The goal is to define risk weights by determining the cut-off points between and within areas of the expected loss (EL) and the unexpected loss (UL), where the regulatory capital should be held, in the probability of default. Then, the risk weights for individual exposures are calculated based on the function provided by Basel II.

Below are the formulae for some banks' major products: corporate, small-medium enterprise (SME), residential mortgage and qualifying revolving retail exposure.
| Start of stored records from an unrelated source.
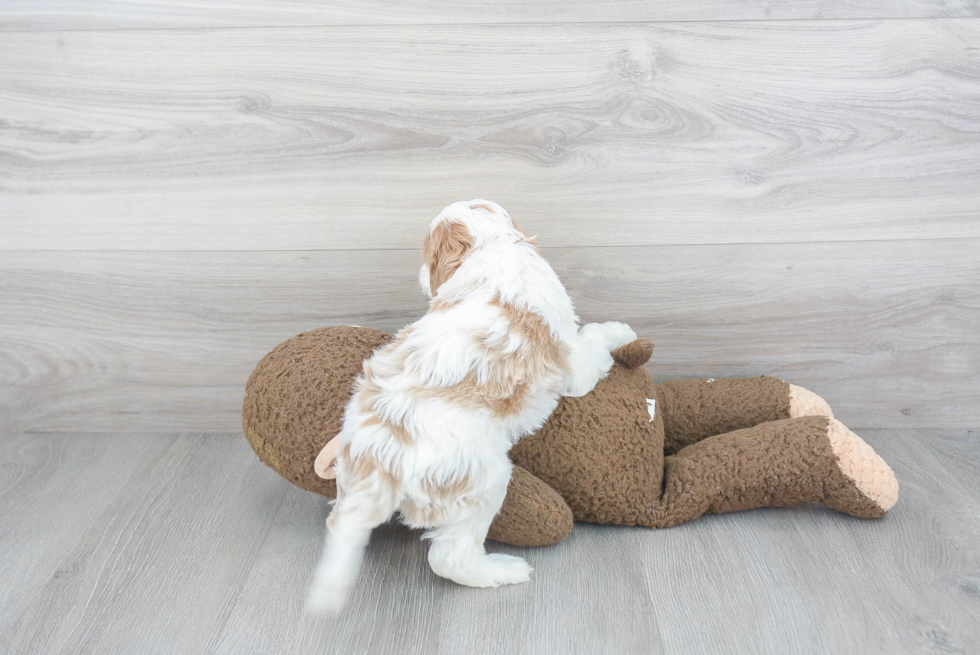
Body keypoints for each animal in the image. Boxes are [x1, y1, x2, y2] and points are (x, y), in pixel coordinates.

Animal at [306, 201, 636, 616]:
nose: (420, 274)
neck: (492, 246)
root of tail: (379, 456)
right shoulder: (574, 365)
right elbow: (594, 337)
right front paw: (623, 331)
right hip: (482, 481)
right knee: (449, 558)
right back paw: (501, 571)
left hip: (349, 474)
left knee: (337, 522)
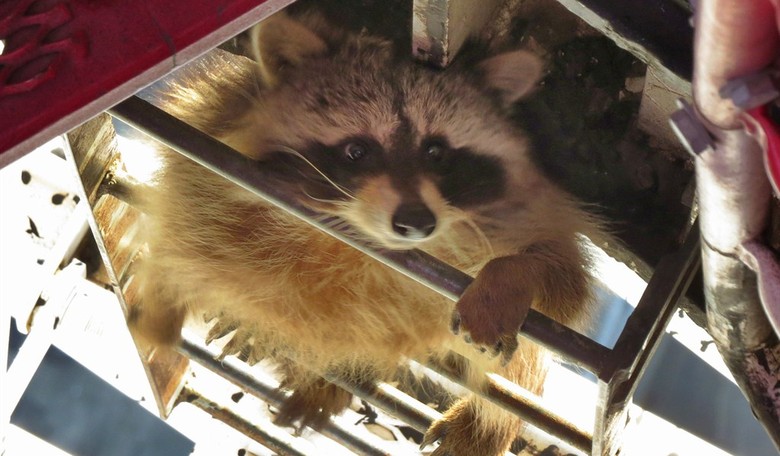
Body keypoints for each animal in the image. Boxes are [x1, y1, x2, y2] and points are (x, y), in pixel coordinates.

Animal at [130, 9, 600, 456]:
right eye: (358, 150)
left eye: (436, 151)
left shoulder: (534, 210)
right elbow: (180, 228)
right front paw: (160, 307)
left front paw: (511, 273)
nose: (416, 222)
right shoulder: (210, 137)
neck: (361, 242)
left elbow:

S being Min(Max(Sales Turnover,5),50 )

In the formulas below,
- N(x) denotes the normal cumulative distribution function
- G(z) denotes the inverse cumulative distribution function
- PD is the probability of default
- LGD is the loss given default
- EAD is the exposure at default
- M is the effective maturity

=== Corporate exposure ===
The exposure for corporate loans is calculated as follows

====Correlation====
$R = AVC \cdot \Bigl(0.12 \cdot \frac{1 - e^{-50 \cdot PD}}{1 - e^{-50}} + 0.24 \cdot \left(1- \frac{1 - e^{-50 \cdot PD}}{1 - e^{-50}}\right)\Biggr)$
AVC (Asset Value Correlation) was introduced by the Basel III Framework, and is applied as following:
- $AVC = 1.25$ if the company is a large regulated financial institution (total asset equal or greater to US $100 billion) or an unregulated financial institution regardless of size
- $AVC = 1$ else

====Maturity adjustment====
$b= (0.11852 - 0.05478 \cdot \ln(PD))^2$

====Capital requirement====
$K= LGD \cdot \left[N\left(\sqrt{\frac{1}{1-R}} \cdot G(PD) +\sqrt{\frac{R}{1-R}} \cdot G(0.999)\right) - PD \right] \cdot \frac{1+(M-2.5) b}{1-1.5 b}$

====Risk-weighted assets====
$RWA = K \cdot 12.5 \cdot EAD$

=== Corporate exposure adjustment for SME ===
For small and medium enterprises with annual Sales Turnover below 50 million euro, the correlation may be adjusted as follows:

====Correlation====
$R = 0.12 \cdot \frac{1 - e^{-50 \cdot PD}}{1 - e^{-50}} + 0.24 \cdot \left(1- \frac{1 - e^{-50 \cdot PD}}{1 - e^{-50}}\right) - 0.04 \cdot (1-\frac{\max(S-5,0)}{45})$
In the above formula, S is the enterprise's annual sales turnover in millions of euro.

=== Residential mortgage exposure ===
The exposure related to residential mortgages can be calculated as this
====Correlation====
$R = 0.15$

====Capital Requirement====
$K=LGD \cdot \left[N\left(\sqrt{\frac{1}{1-R}} \cdot G(PD) +\sqrt{\frac{R}{1-R}}\cdot G(0.999)\right) - PD\right]$

====Risk-weighted assets====
$RWA = K \cdot 12.5 \cdot EAD$

=== Qualifying revolving retail exposure (credit card product) ===
The exposure related to unsecured retail credit products can be calculated as follows:
====Correlation====
$R = 0.04$

====Capital Requirement====
$K=LGD \cdot \left[N\left(\sqrt{\frac{1}{1-R}} \cdot G(PD) +\sqrt{\frac{R}{1-R}}\cdot G(0.999)\right) - PD\right]$

====Risk-weighted assets====
$RWA = K \cdot 12.5 \cdot EAD$

=== Other retail exposure ===
All other retail exposures are calculated as follows:

==== Correlation ====
$R = 0.03 \frac{(1-e^{-35\cdot PD})}{(1-e^{-35})} + 0.16 \left(1-\frac{(1-e^{-35\cdot PD})}{(1-e^{-35})}\right)$

==== Capital Requirement ====
$K=LGD \cdot \left[N\left(\sqrt{\frac{1}{1-R}} \cdot G(PD) +\sqrt{\frac{R}{1-R}}\cdot G(0.999)\right) - PD\right]$

====Risk-weighted assets====
$RWA = K \cdot 12.5 \cdot EAD$

==The advantages==

- Basel-II benefits customers with lower probability of default.
- Basel-II benefits banks to hold lower capital requirement as having corporate customers with lower probability of default (Graph 1).

- Basel-II benefits SME customers to be treated differently from corporates.
- Basel-II benefits banks to hold lower capital requirement as having credit card product customers with lower probability of default (Graph 2).